One thing which we hadn’t seen, but were definitely hoping to, were some Koalas.  We knew that they should inhabit the region that we were in and we hoped we would be able to spot some from the car.  As soon as we started passing the yellow road signs to beware of them, Nic had her gaze fixed upwards at the trees looking for the little guys.  As we were driving through another stretch of national park a little further down the road Nic suddenly scream "There’s one!” so I pull over the car and we step out to take a closer look.  And it was!  Just perched on a branch not doing all that much was our first Koala!

The further we went down the road the more koalas seemed to appear in the trees and we could stop off and count them.  I think we had about 7 or 8 above our heads at one point, not doing all that much admittedly but it’s still awesome to see them in the wild. 
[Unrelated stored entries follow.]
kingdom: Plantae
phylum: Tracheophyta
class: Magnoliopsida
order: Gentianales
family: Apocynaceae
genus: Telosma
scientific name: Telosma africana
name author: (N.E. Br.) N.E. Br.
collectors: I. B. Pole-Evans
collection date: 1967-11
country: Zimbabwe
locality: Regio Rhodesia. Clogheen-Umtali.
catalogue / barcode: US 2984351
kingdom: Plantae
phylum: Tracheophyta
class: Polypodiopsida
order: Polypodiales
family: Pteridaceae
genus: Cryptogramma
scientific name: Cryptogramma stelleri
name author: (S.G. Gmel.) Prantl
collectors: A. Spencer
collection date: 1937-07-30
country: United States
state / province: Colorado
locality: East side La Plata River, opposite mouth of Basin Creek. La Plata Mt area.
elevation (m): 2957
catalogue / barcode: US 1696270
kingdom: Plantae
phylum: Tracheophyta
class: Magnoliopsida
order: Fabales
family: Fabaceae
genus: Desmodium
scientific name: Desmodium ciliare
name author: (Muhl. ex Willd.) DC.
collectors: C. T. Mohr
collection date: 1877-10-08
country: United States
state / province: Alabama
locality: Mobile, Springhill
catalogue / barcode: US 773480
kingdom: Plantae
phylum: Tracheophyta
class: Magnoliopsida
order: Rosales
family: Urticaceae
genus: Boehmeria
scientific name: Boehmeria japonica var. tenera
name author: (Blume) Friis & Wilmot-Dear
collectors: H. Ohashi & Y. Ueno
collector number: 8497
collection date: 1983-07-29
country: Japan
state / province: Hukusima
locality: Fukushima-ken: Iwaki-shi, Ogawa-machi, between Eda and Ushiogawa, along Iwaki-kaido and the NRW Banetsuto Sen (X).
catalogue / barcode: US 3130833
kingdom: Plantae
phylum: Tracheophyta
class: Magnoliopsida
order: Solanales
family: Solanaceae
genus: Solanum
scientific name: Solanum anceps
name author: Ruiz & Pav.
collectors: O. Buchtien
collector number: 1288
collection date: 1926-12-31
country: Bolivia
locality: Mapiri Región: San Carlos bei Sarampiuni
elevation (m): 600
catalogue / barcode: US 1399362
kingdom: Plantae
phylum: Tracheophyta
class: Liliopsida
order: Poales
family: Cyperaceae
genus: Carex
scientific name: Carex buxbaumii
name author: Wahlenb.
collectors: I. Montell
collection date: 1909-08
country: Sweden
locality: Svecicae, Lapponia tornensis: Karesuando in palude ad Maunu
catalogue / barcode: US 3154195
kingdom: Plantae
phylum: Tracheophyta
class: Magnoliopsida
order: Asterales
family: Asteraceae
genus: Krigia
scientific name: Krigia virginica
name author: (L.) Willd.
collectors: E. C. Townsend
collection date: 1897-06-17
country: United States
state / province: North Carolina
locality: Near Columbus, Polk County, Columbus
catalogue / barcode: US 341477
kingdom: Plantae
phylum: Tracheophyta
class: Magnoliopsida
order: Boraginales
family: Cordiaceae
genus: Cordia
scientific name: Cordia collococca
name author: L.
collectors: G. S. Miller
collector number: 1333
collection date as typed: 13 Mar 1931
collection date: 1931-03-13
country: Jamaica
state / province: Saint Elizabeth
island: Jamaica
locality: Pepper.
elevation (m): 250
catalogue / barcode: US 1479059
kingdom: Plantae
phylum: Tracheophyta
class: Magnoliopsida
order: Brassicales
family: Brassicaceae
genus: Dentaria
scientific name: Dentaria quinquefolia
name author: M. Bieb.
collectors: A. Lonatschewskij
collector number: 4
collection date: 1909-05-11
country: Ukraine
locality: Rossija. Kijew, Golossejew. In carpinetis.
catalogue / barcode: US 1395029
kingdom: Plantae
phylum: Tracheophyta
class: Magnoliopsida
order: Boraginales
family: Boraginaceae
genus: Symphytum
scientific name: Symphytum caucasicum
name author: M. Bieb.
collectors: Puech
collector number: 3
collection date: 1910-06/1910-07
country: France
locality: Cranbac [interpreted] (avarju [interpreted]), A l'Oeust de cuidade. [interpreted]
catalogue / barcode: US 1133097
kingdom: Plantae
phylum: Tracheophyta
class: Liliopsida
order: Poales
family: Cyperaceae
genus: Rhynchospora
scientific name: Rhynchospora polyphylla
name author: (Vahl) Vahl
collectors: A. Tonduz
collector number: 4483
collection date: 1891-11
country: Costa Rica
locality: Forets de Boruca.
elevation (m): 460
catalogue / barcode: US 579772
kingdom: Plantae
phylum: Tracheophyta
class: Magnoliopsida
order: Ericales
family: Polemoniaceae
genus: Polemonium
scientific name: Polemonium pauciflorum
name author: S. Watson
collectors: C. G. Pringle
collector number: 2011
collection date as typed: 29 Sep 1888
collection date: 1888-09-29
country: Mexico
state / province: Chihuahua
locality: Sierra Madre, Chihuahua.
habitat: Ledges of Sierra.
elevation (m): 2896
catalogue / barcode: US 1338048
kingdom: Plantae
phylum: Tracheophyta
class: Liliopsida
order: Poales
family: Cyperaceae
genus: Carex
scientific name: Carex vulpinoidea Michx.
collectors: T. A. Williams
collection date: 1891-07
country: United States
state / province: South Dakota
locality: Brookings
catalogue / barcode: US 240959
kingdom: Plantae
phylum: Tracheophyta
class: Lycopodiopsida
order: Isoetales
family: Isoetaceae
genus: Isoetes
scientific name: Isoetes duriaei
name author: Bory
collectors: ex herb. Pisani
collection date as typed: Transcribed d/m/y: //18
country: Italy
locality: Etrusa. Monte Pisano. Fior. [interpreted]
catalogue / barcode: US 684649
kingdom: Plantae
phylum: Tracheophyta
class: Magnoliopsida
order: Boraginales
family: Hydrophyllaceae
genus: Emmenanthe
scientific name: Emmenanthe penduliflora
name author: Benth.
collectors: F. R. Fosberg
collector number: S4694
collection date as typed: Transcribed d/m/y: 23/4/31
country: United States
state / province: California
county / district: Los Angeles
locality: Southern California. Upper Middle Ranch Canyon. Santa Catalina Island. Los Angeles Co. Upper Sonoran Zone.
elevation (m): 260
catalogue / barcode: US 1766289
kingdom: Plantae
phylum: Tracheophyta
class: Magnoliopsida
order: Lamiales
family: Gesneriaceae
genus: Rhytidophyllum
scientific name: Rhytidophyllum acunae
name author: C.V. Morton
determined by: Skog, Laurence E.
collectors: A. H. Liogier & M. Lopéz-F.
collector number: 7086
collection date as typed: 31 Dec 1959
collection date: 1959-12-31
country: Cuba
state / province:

After a lengthy amount of time watching the Koalas we got back into the car to complete the final leg of the Great Ocean Road.  With arguably the best actual ‘road’ of the trip so far, we were hugging the coast line and winding around the cliff faces.  As we were driving west to east we were on the cliff side of the road to the better option, for the views at least, would be to travel east to west so as to keep the sea on the cars side of the road.

We passed through the small seaside town of Lorne, which Rudyard Kipling apparently travel through once and it inspired him to write a poem, and after visiting the information centre decided to scale the large hill overlooking the town.   After a little climb we made it to the top of the hill to look out over Lorne Bay.  We were the only two on the hill side and the wind was definitely rolling down the hill that day.  Not much to do except enjoy the panoramic view and then make our way back to the car.

We stopped at a few more lookouts but essentially the rest of the journey was just enjoying the drive along the coast as the daylight ebbed away.  Our destination for the night was to be Torquay, which was just 21km South of Geelong and made famous by its surf beaches and is home to some of the world's most famous surf, including Rip Curl and Quiksilver.  We found our accommodation for the night and went down the street to grab some fish and chips which, being a seaside town, were lovely and fresh.  There was in fact due to be a surfing tournament in the town a few days later but alas we would have departed by the time that started which was a shame.

The very last leg of our journey would take us on to Melbourne and a journey of a couple of hours the following day.  Darwin and Adelaide seemed like small cities, what would Melbourne be like?